Records from a data collection:
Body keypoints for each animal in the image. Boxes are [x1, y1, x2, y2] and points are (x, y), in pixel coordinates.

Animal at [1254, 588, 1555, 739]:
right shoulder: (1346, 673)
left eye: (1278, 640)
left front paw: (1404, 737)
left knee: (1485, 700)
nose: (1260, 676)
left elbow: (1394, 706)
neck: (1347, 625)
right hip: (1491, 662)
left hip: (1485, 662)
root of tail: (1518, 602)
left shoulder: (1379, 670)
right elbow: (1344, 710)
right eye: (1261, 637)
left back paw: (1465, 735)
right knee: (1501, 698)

* * *

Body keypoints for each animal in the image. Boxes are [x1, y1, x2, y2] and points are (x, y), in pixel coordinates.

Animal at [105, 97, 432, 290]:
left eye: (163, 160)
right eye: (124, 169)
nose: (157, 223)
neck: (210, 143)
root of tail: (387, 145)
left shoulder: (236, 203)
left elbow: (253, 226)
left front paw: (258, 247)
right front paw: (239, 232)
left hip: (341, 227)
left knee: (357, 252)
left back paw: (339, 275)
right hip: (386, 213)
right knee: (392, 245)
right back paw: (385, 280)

...

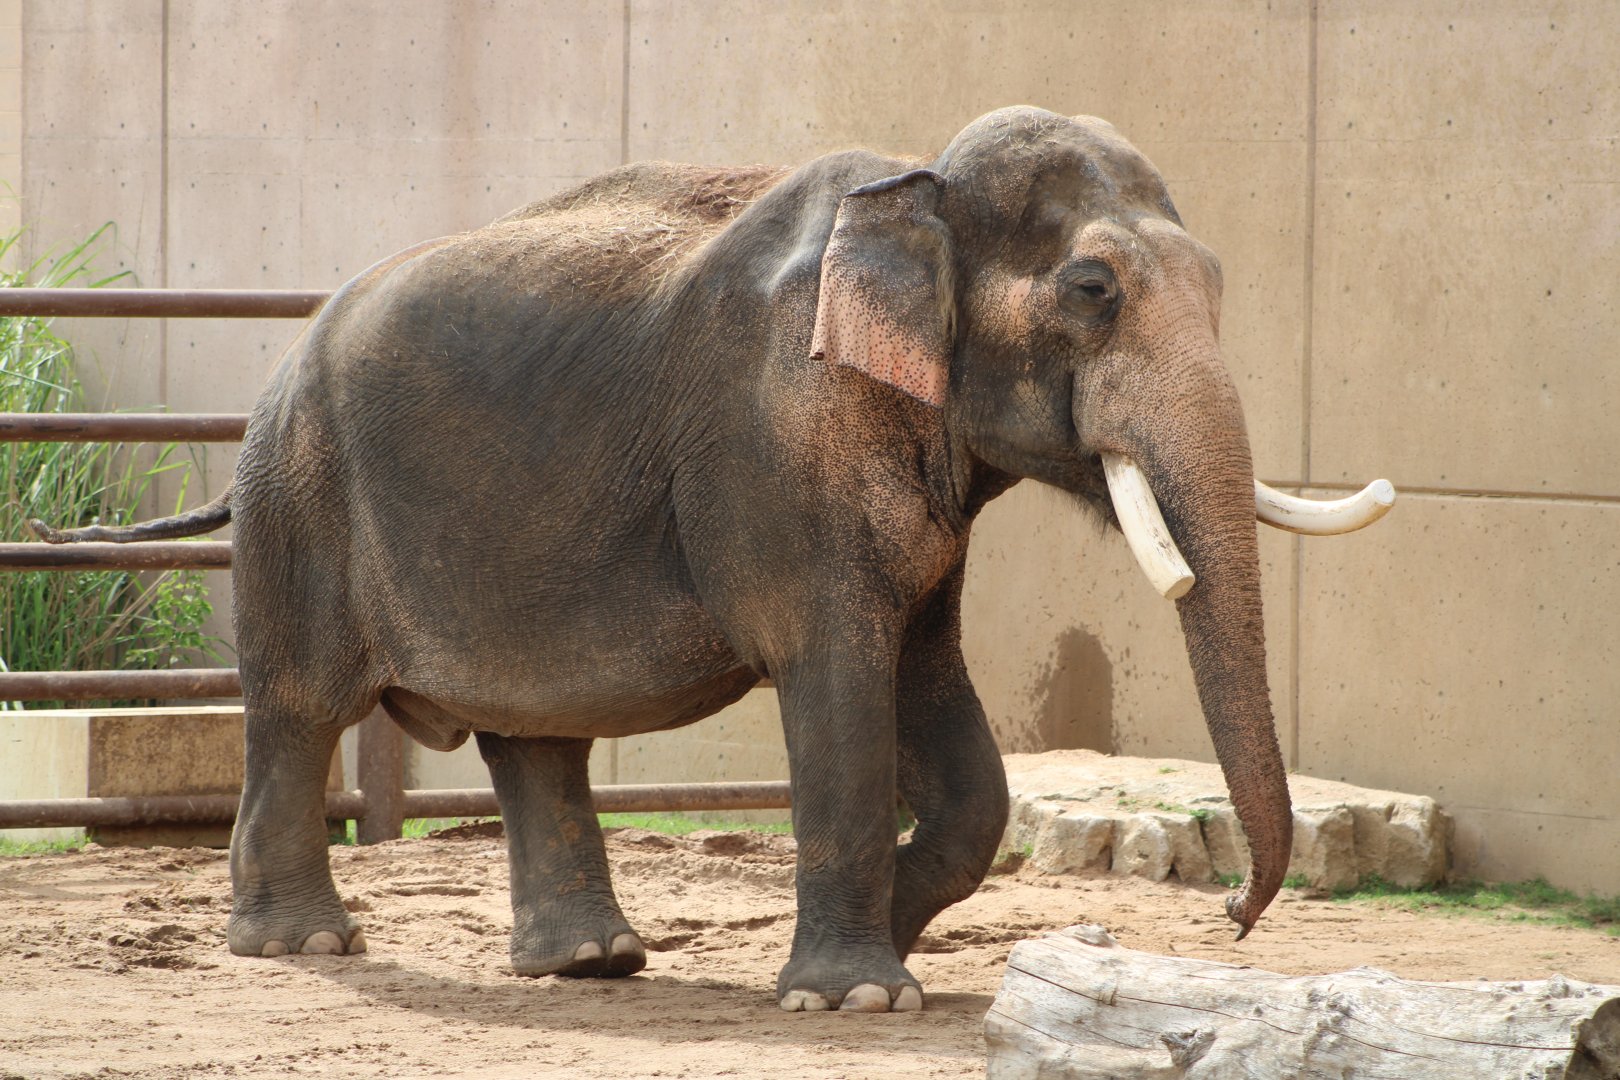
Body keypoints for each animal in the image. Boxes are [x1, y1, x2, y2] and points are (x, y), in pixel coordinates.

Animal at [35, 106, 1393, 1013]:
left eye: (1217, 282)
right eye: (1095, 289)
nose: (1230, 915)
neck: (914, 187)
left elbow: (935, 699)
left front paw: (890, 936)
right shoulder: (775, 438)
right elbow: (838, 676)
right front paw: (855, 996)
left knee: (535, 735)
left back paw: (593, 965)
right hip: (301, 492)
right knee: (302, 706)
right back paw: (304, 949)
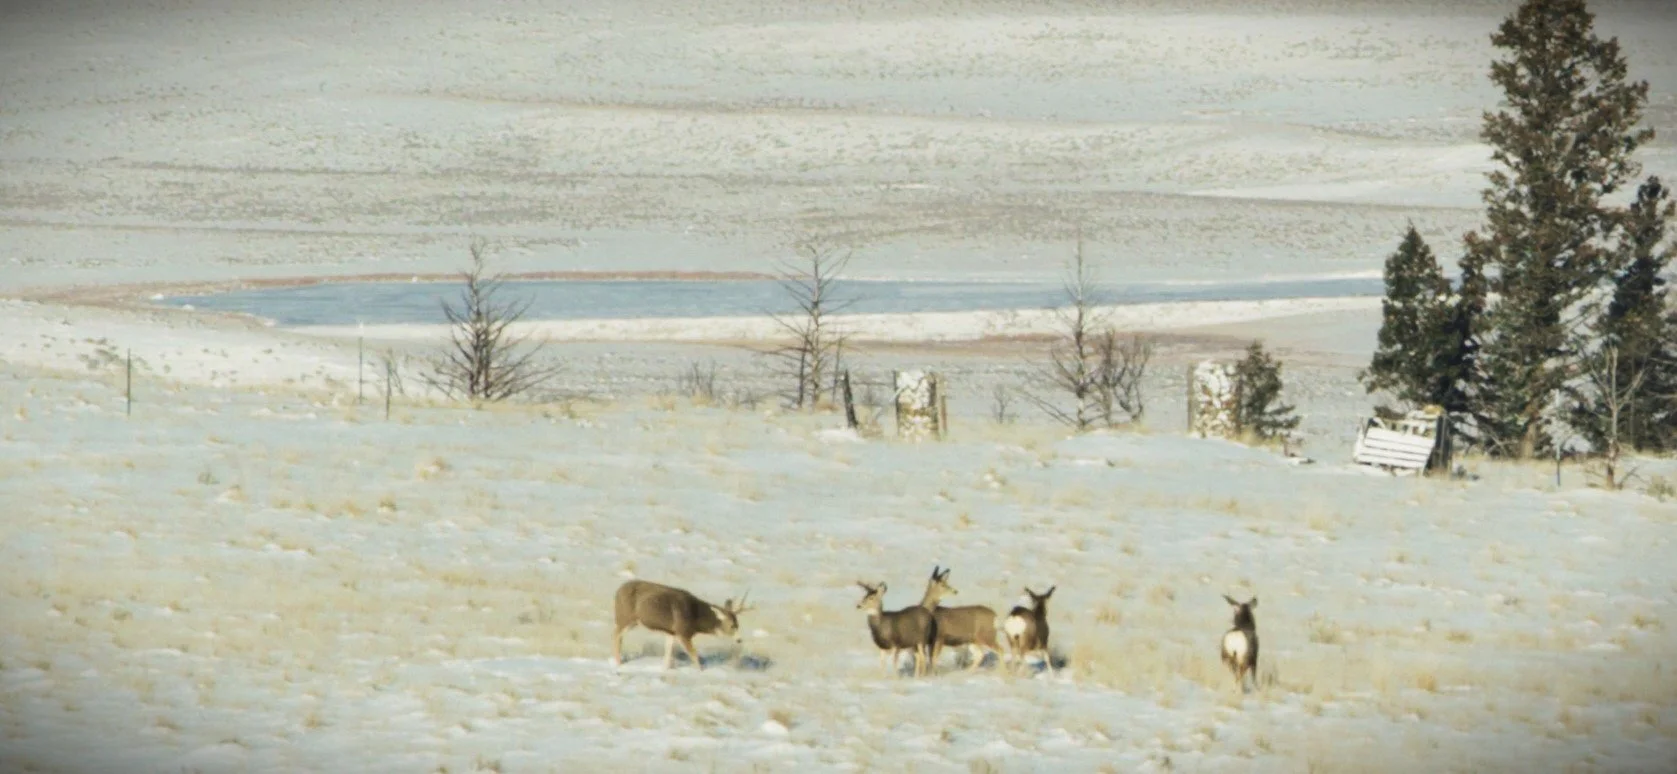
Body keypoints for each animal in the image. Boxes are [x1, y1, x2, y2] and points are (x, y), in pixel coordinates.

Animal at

* _What you will do_
The required output is every line above from the one with "right hip: (1491, 662)" down to the one with "right knee: (1501, 698)", restated word for word, ends included.

* _Task response_
right hip: (1491, 662)
left hip: (1485, 662)
root of tail: (1518, 602)
left shoulder: (1379, 670)
right elbow: (1344, 710)
right eye: (1261, 637)
left back paw: (1465, 735)
right knee: (1501, 698)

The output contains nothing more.